▸ WORK TO COMPLETE: The answer is a single number: the count of lines below in which the word "гречневая" appears.
*** RAW DATA ***
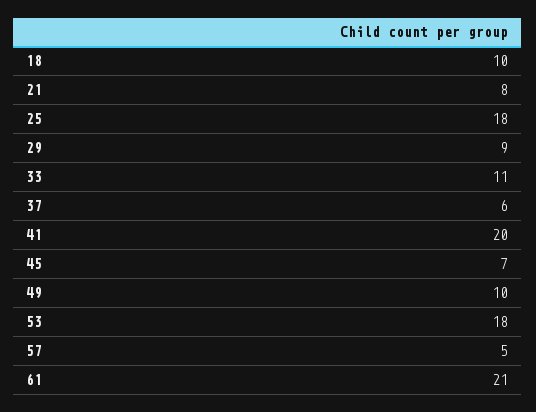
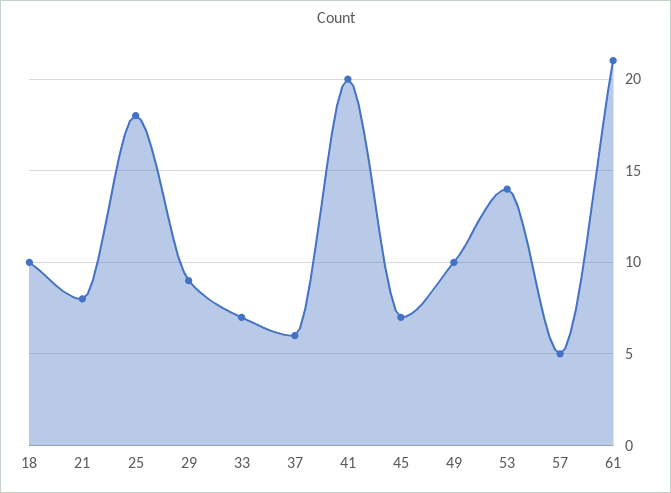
33: 11 -> 7
53: 18 -> 14

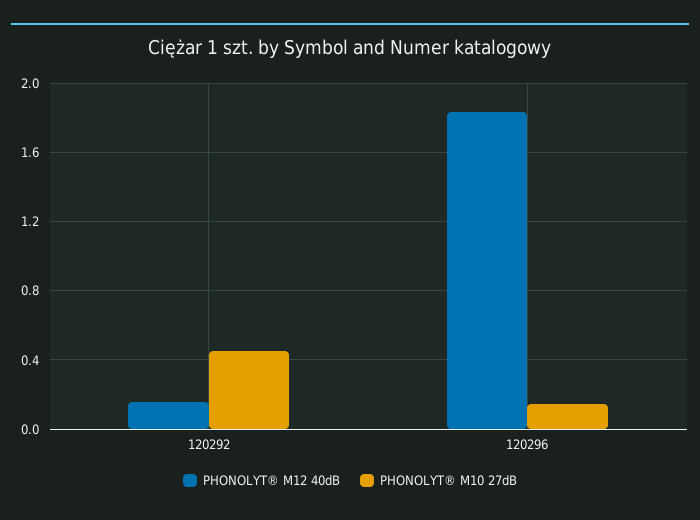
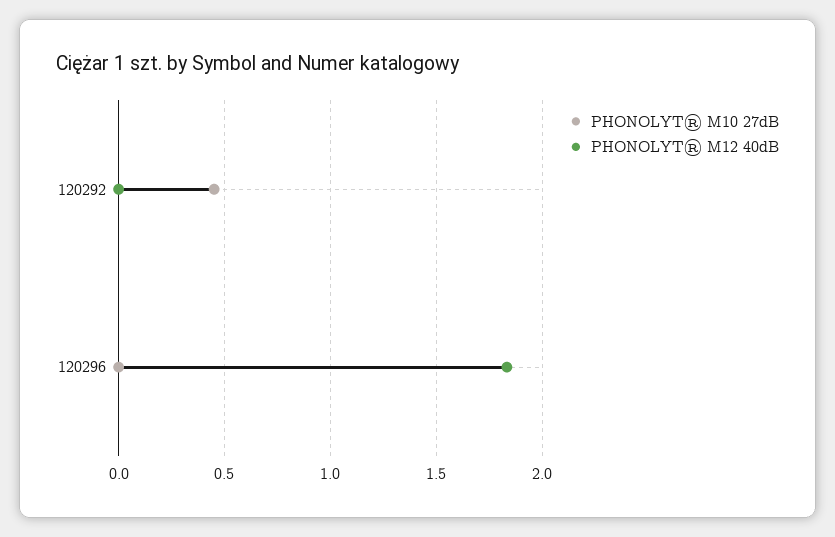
PHONOLYT® M12 40dB, 120292: 0.15 -> 0
PHONOLYT® M10 27dB, 120296: 0.15 -> 0

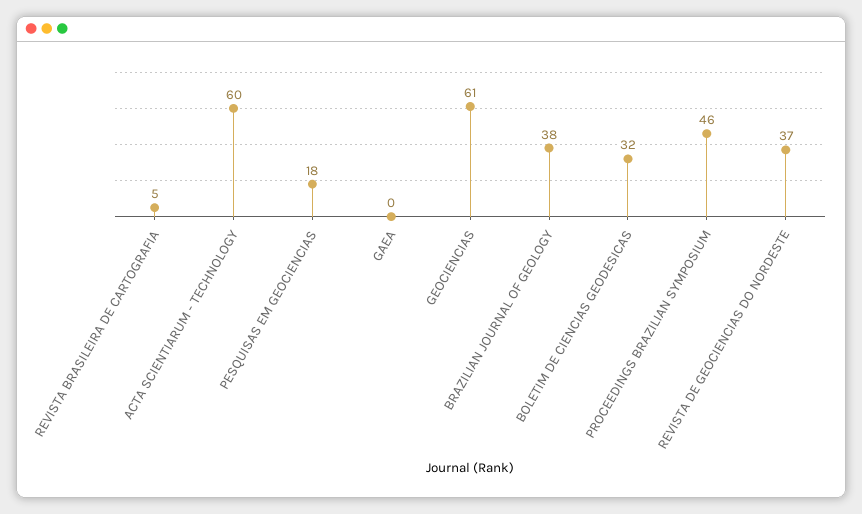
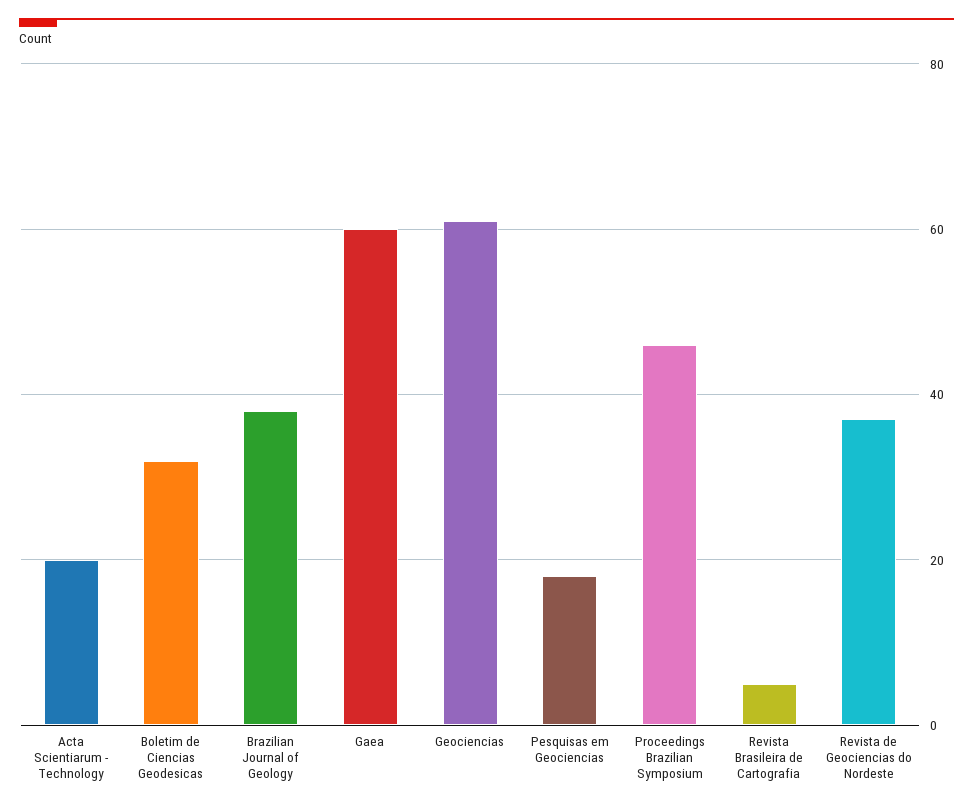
ACTA SCIENTIARUM - TECHNOLOGY: 60 -> 20
GAEA: 0 -> 60

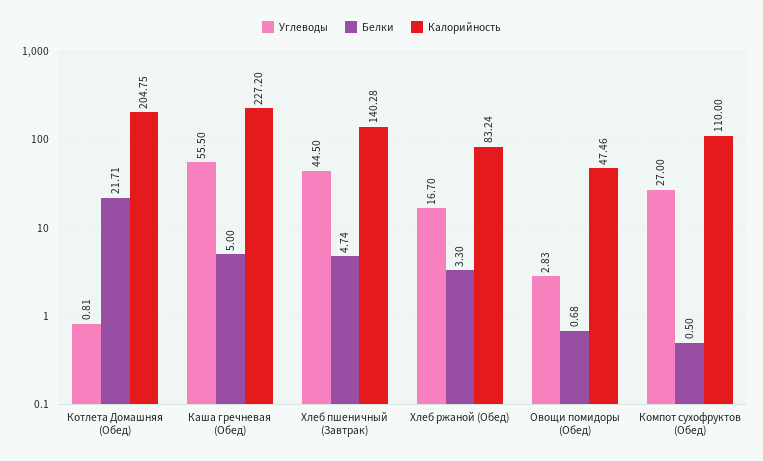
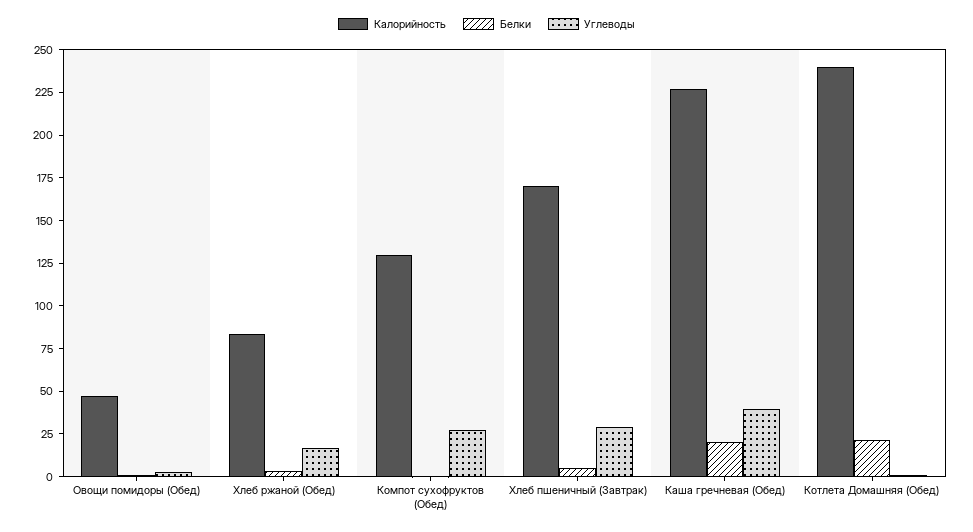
Калорийность, Котлета Домашняя (Обед): 204.75 -> 240
Углеводы, Каша гречневая (Обед): 55.5 -> 40
Белки, Каша гречневая (Обед): 5 -> 20
Углеводы, Хлеб пшеничный (Завтрак): 44.5 -> 30
Калорийность, Хлеб пшеничный (Завтрак): 140.28 -> 170
Калорийность, Компот сухофруктов (Обед): 110 -> 130

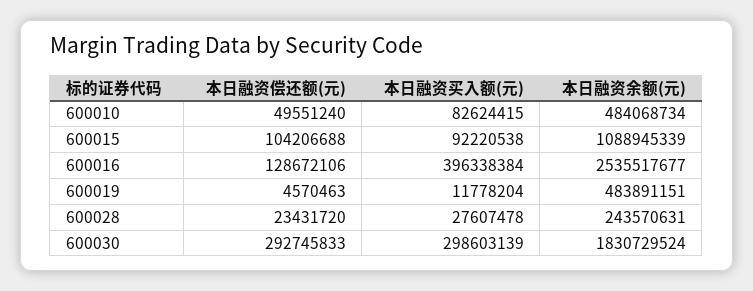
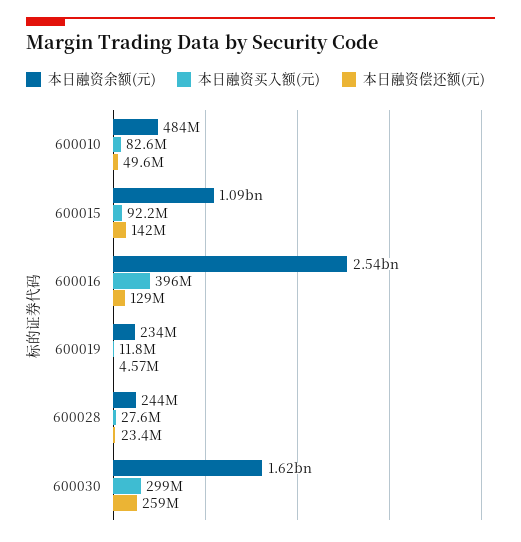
本日融资偿还额(元), 600015: 104206688 -> 142000000
本日融资余额(元), 600019: 483891151 -> 234000000
本日融资偿还额(元), 600030: 292745833 -> 259000000
本日融资余额(元), 600030: 1830729524 -> 1620000000

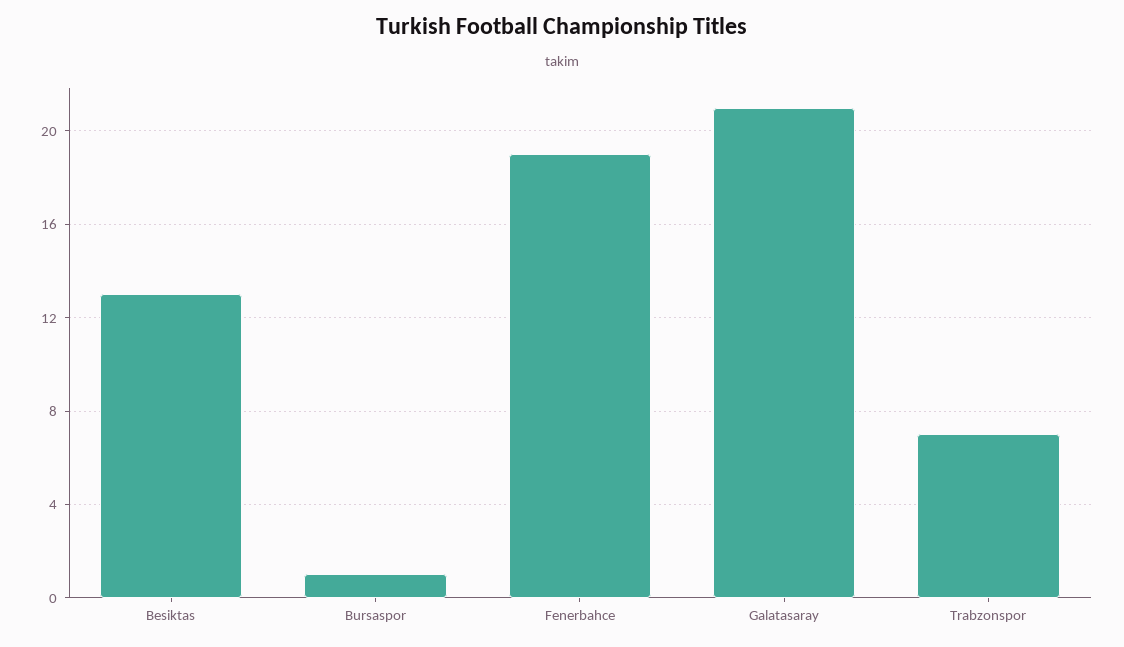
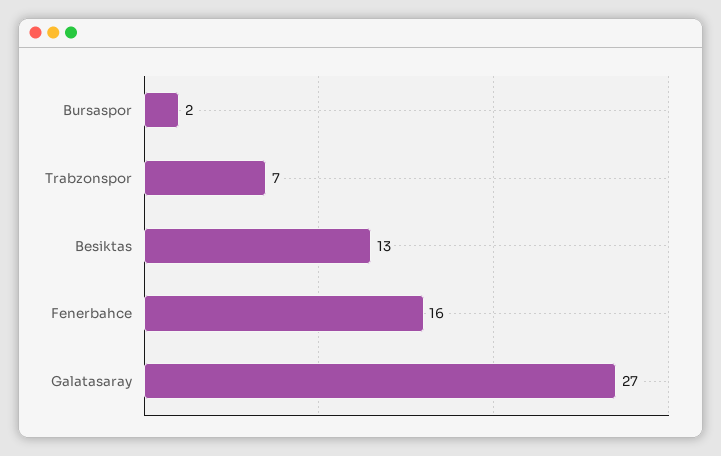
Bursaspor: 1 -> 2
Fenerbahce: 19 -> 16
Galatasaray: 21 -> 27

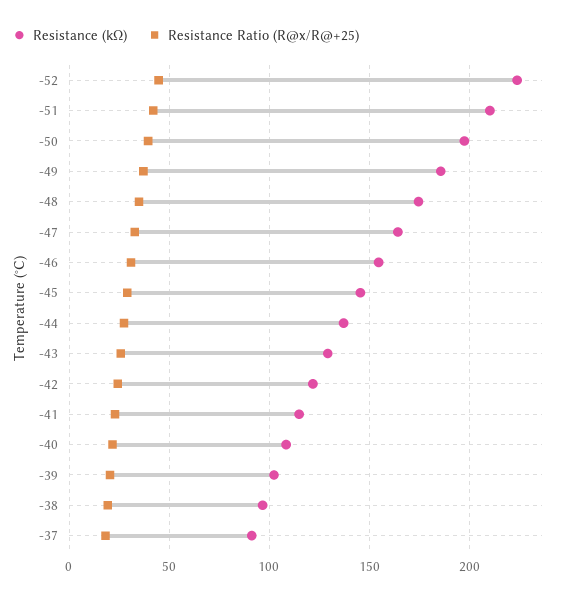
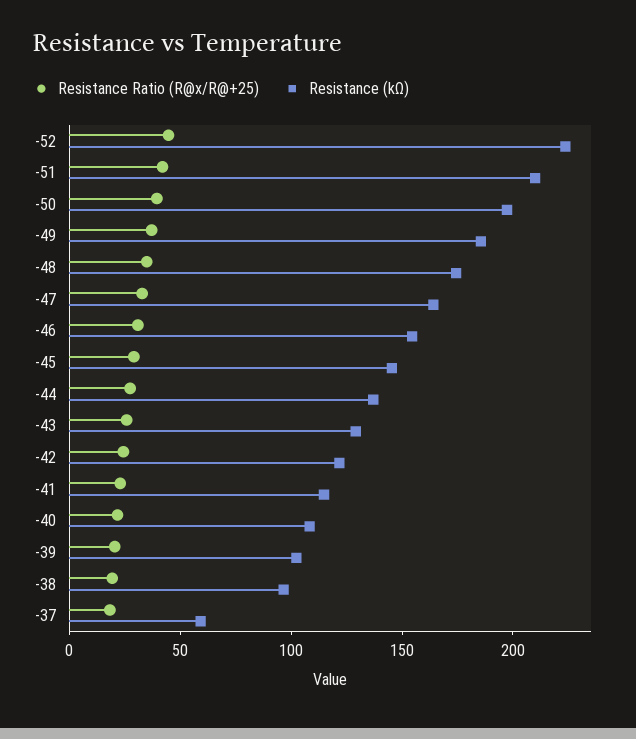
Resistance (kΩ), -37: 90 -> 60

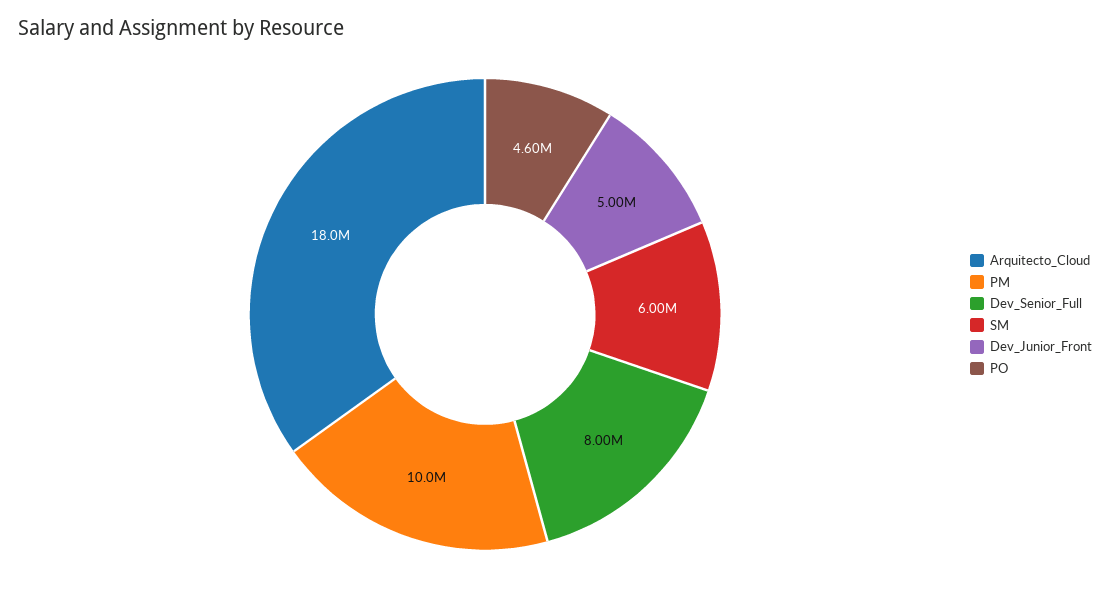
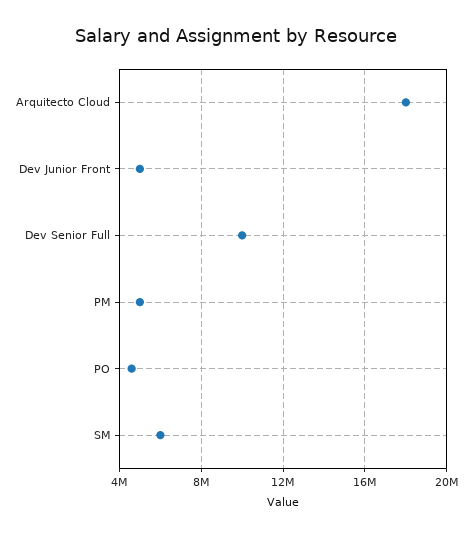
PM: 10000000 -> 5000000
Dev_Senior_Full: 8000000 -> 10000000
*** End of RAW DATA ***
▸ WRITTEN ANSWER: 2